The move is intriguing since, as every aluminium market watcher knows, the world is currently awash with aluminium.


This is partly due to contango being present in the metal's price structure - when prices for delivery in the future are more expensive than for today. The phenomenon encourages the storage of commodities because it pays traders to buy now and hedge sales with long-dated futures.


SocGen analysts note that Rusal's is not the only aluminium ETF to have been announced recently. Last year, the partnership of Glencore and Credit Suisse said it would be launching a phsycial aluminium ETF in 2010.


That fund is expected to make its debut very shortly, and it's already being blamed for pushing aluminium prices higher. Says SocGen:


Indeed, LME 3 month prices reached $2,494/t in trading on April 16th, the highest level since September 2008. Glencore bought around 1.4 million tonnes of primary aluminium from Rusal during 2009, and it is this metal that is widely believed to form the physical backing for its ETF.


Despite that context,though,the analysts say Rusal's move still appears strange:


Does Rusal wish to significantly tighten the aluminium spot market (already impacted by the tying up of metal in financing deals) thereby dramatically raising premiums, or is it driven by a growing realisation that is simply going to have too much metal on its hands as Chinese import demand for aluminium continues to shrink. Rusal had targeted China as a key market for its metal.


In other words, they're wondering if Rusal is actually trying to monetize surplus inventories efficiently.


As they further note:


However, it is stock financing deals continue to act to artificial tightening the market, with still around 70-75% of LME warrants alleged to be tied up in financing, limiting physical availability and prompting rising premiums in some geographic markets. Duty unpaid premiums in Europe have risen sharply over the last week, reaching $75-95/t on Wednesday this week, compared to $60-85/t last week. The surge in premiums is said to be prompting warrant holders to break financing deals. Indeed, stocks in Rotterdam have fallen by nearly 45,000 tonnes since mid- February as premiums have picked up. In addition, the breaking of deals is likely to accelerate as the expectation of interest rate increases grows going forward, eating into the profitability of stock financing.

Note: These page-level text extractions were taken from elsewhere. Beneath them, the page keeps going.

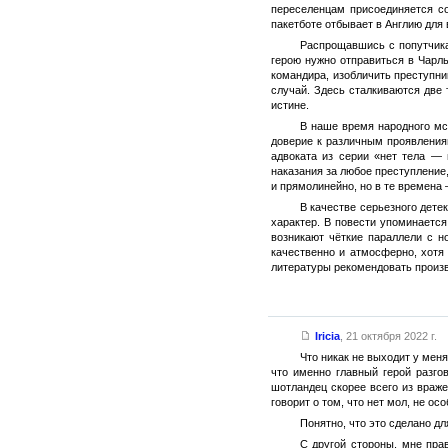
переселенцам присоединяется со
пакетботе отбывает в Англию для
Распрощавшись с попутчика
герою нужно отправиться в Чарль
командира, изобличить преступни
случай. Здесь сталкиваются две 
истине.
В наше время народного мс
доверие к различным проявления
адвоката из серии «нет тела — 
наказания за любое преступление
и прямолинейно, но в те времена
В качестве серьезного дете
характер. В повести упоминается
возникают чёткие параллели с н
качественно и атмосферно, хотя 
литературы рекомендовать произ
Iricia
,
21 октября 2022 г.
Что никак не выходит у меня
что именно главный герой разго
шотландец скорее всего из враже
говорит о том, что нет мол, не ос
Понятно, что это сделано дл
С другой стороны, мне прав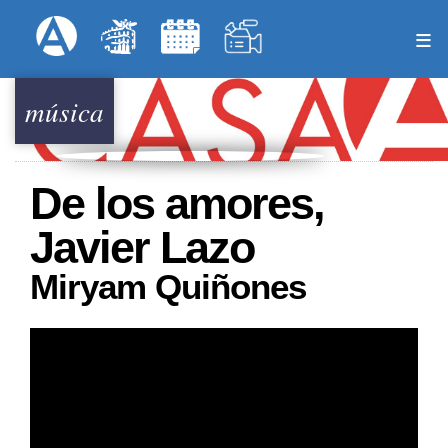
Pasar
Formulari
Menú Superior
al
contenido
principal
música
De los amores,
Javier Lazo
Miryam Quiñones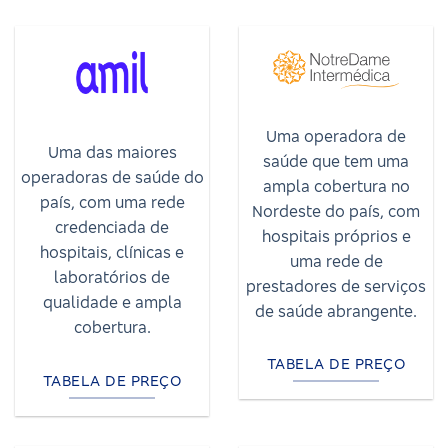
Uma operadora de
Uma das maiores
saúde que tem uma
operadoras de saúde do
ampla cobertura no
país, com uma rede
Nordeste do país, com
credenciada de
hospitais próprios e
hospitais, clínicas e
uma rede de
laboratórios de
prestadores de serviços
qualidade e ampla
de saúde abrangente.
cobertura.
TABELA DE PREÇO
TABELA DE PREÇO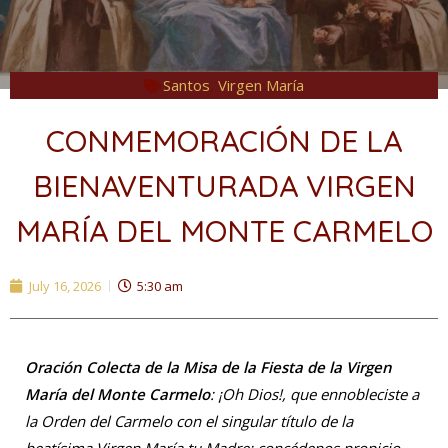
Santos
,
Virgen María
CONMEMORACIÓN DE LA
BIENAVENTURADA VIRGEN
MARÍA DEL MONTE CARMELO
July 16, 2026
5:30 am
Oración Colecta de la Misa de la Fiesta de la Virgen
María del Monte Carmelo
: ¡Oh Dios!, que ennobleciste a
la Orden del Carmelo con el singular título de la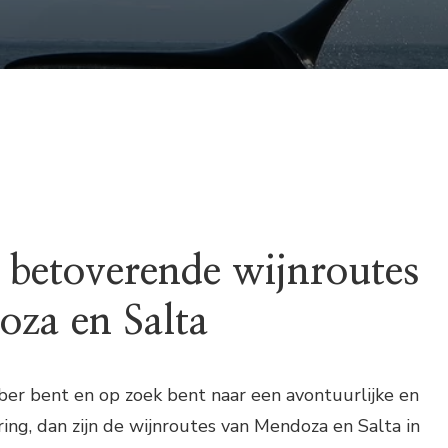
 betoverende wijnroutes
za en Salta
bber bent en op zoek bent naar een avontuurlijke en
ing, dan zijn de wijnroutes van Mendoza en Salta in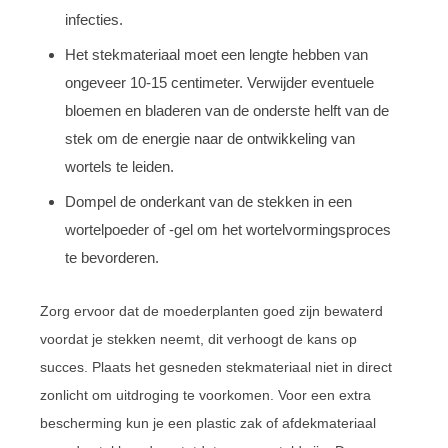
infecties.
Het stekmateriaal moet een lengte hebben van
ongeveer 10-15 centimeter. Verwijder eventuele
bloemen en bladeren van de onderste helft van de
stek om de energie naar de ontwikkeling van
wortels te leiden.
Dompel de onderkant van de stekken in een
wortelpoeder of -gel om het wortelvormingsproces
te bevorderen.
Zorg ervoor dat de moederplanten goed zijn bewaterd
voordat je stekken neemt, dit verhoogt de kans op
succes. Plaats het gesneden stekmateriaal niet in direct
zonlicht om uitdroging te voorkomen. Voor een extra
bescherming kun je een plastic zak of afdekmateriaal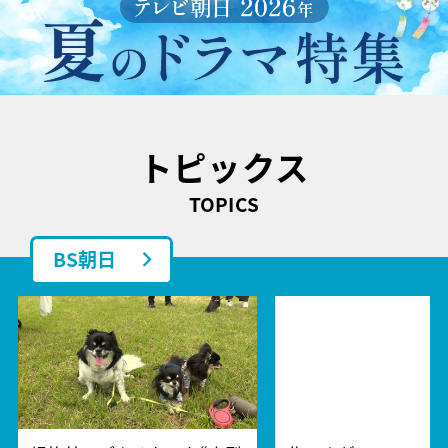
トピックス
TOPICS
BS朝日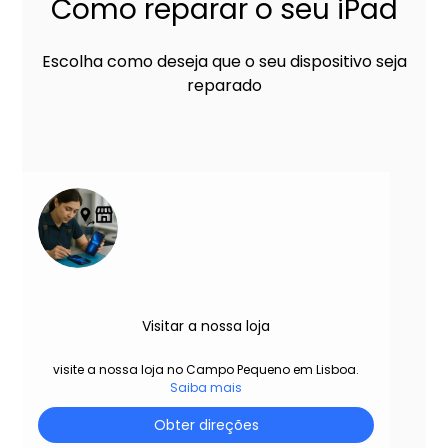
Como reparar o seu iPad
Escolha como deseja que o seu dispositivo seja
reparado
Visitar a nossa loja
visite a nossa loja no Campo Pequeno em Lisboa.
Saiba mais
Obter direções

In Asia, where market oversupply is increasingly an issue given the China situation, and the ramping up of new Middle Eastern productions, ex-warehouse premiums are softening notably in Singapore as consumers are able to source material directly from producers rather than securing metal from LME warehouses.


Given that the issue of oversupply continues to overhang the aluminium market, and that financing deals are being broken currently because of strong premiums but expected to be increasingly interest rate related going forward, we believe that spot availability of metal will ease in the coming months. It appears when analysed that the RUSAL announcement of a physical ETF looks to be driven by the prospect of too much metal availability and falling Chinese import demand.


The key takeaway here then is that commodity producers seem increasingly keen on using exchange traded funds as financing vehicles.


Rusal's move is particularly poignant, though, since it comes just as the increased cost of stock-financing might begin to force other investors out of the storage trade too.


For Rusal, the stock financing problem is obviously not an issue.